Acan: Complete Feeding and Propagating Guide

Acanthastrea, in the past couple of years, has quickly become one of the most popular stony corals. This is because they come in a fantastic array of colors and can be propagated easily. In fact, they can be propagated so easily that they can be pretty much as common as Xenia by now.

Suddenly though, many hobbyists started losing their Acans. So half of this article is going to cover propagation, but the other half is going to be on care tips.

Feeding and Caring

The thing about Acans is that they are less sensitive to flow or light.

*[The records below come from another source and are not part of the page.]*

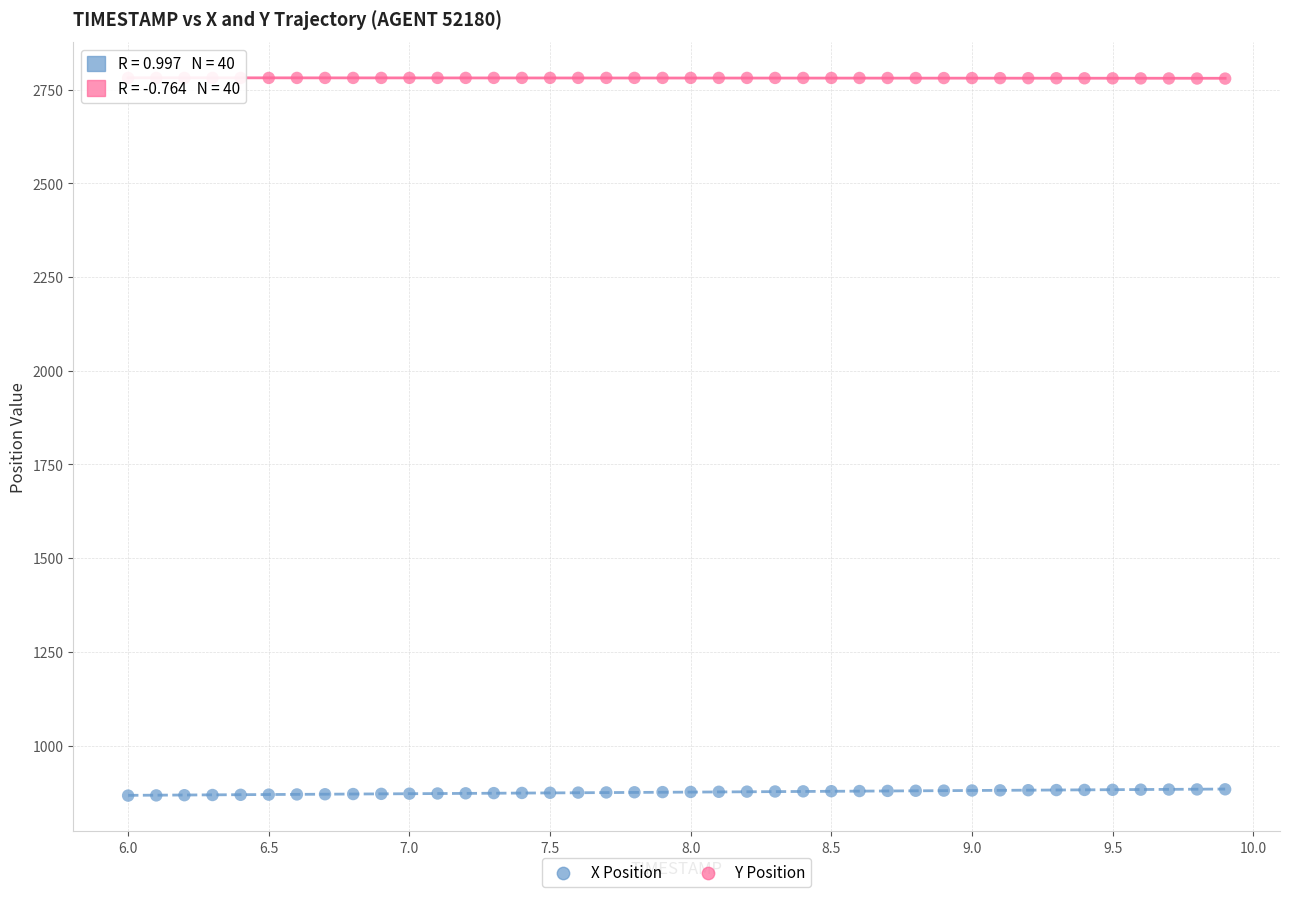

Across all data points, what is the range of X values (max minus min)?

3.9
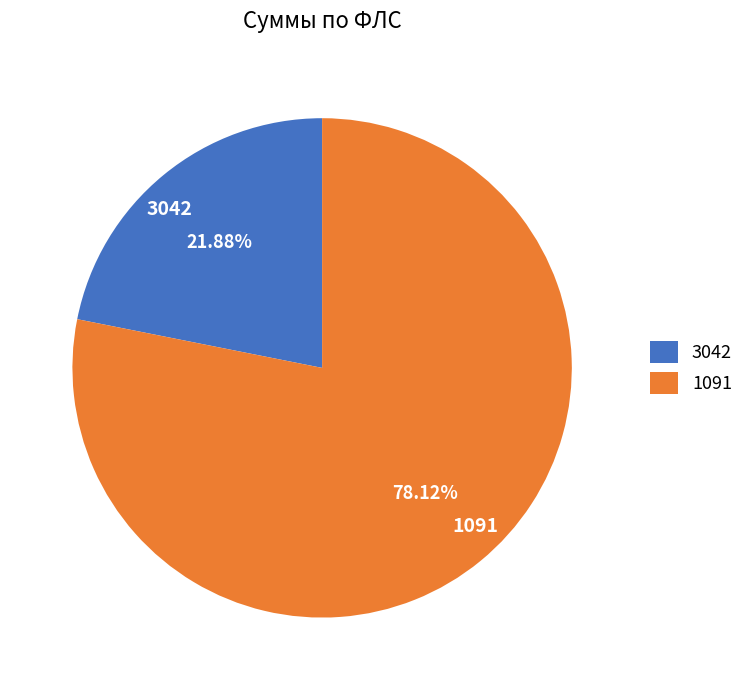

How many segments does this pie chart have?

2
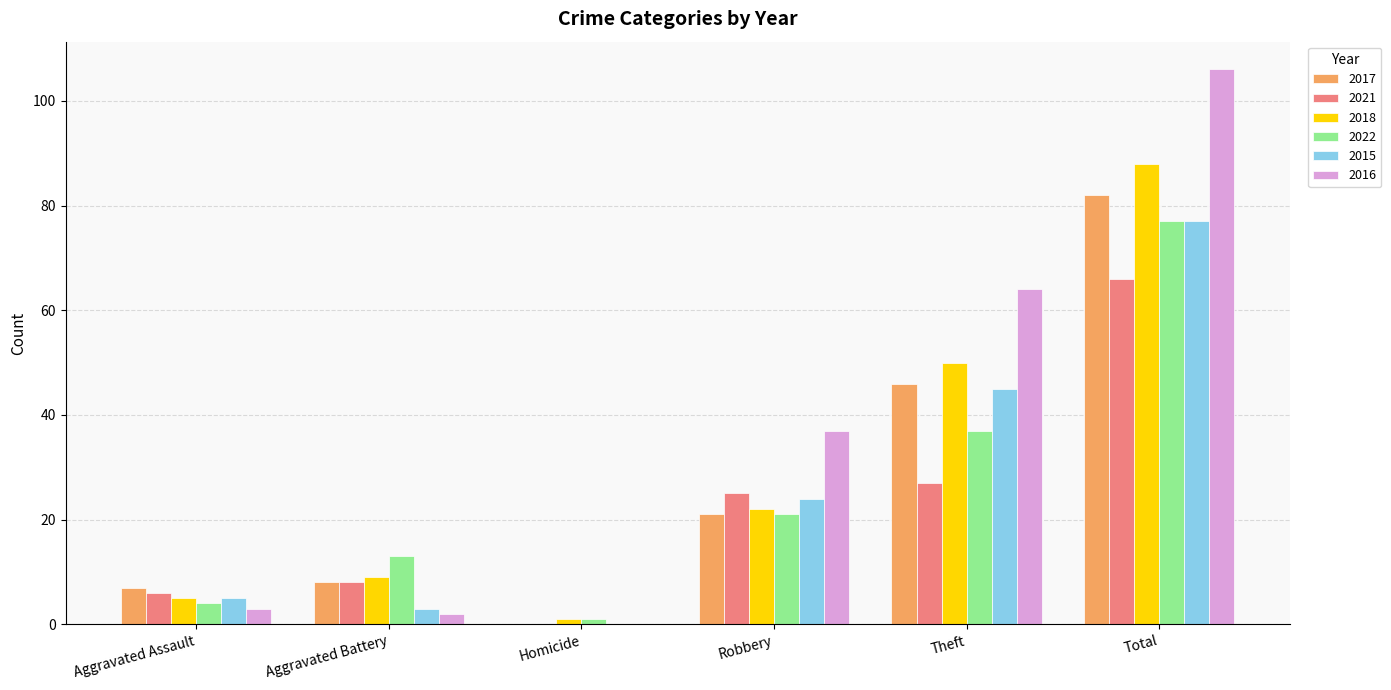

What is the sum of all 2015 values?

154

So they can do well in both calm and strong flow. They can also be kept in a wide variety of light conditions, though they tend to do a little bit better when it is not too bright.

Once you start feeding diligently, however, your success rate will soar way up with these corals. When providing these corals, you want to initially spray them with a trace amount to initiate their feeding response. Once they have their feeding tentacles out, you can feed a large quantity of meaty food such a Krill or Mysis shrimp.

You may also be surprised at how much food they can consume. Once I get fed regularly, they will keep their feeding tentacles out for most of the day.

This may be anecdotal, but it is a sign of good health because this way, these colonies will have fewer health problems. 


Propagating can is very easy because they tend to heal well from cutting. You can use a pair of bone cutters, but it can occasionally make a messy cut. Of course, you can buy a saw too, but if you are willing to propagate corals frequently, they really are a time saver and can quickly make up their cost.

If anything, the most time-consuming part of having a saw is cleaning it once you are done, it doesn't rust. Once the cuts are made, you can give the corals a dip in iodine. 

Actions are susceptible to some pretty nasty bacterial infection, so a brief iodine bath goes a long way to preventing die-off from cutting.

After the soak in iodine, you can pat the corals dry and glue them to a substrate. For substrate, we recommend using frag discs, but anything with a nice base will work.

Finally, you are all done and now can reintroduce the Acan frags that have been mounted back into the aquariums. Cut them small to take advantage of the way Acans tend to grow. They develop on the colony's edge, so a single head can quickly multiply because the entire polyp is essentially the edge.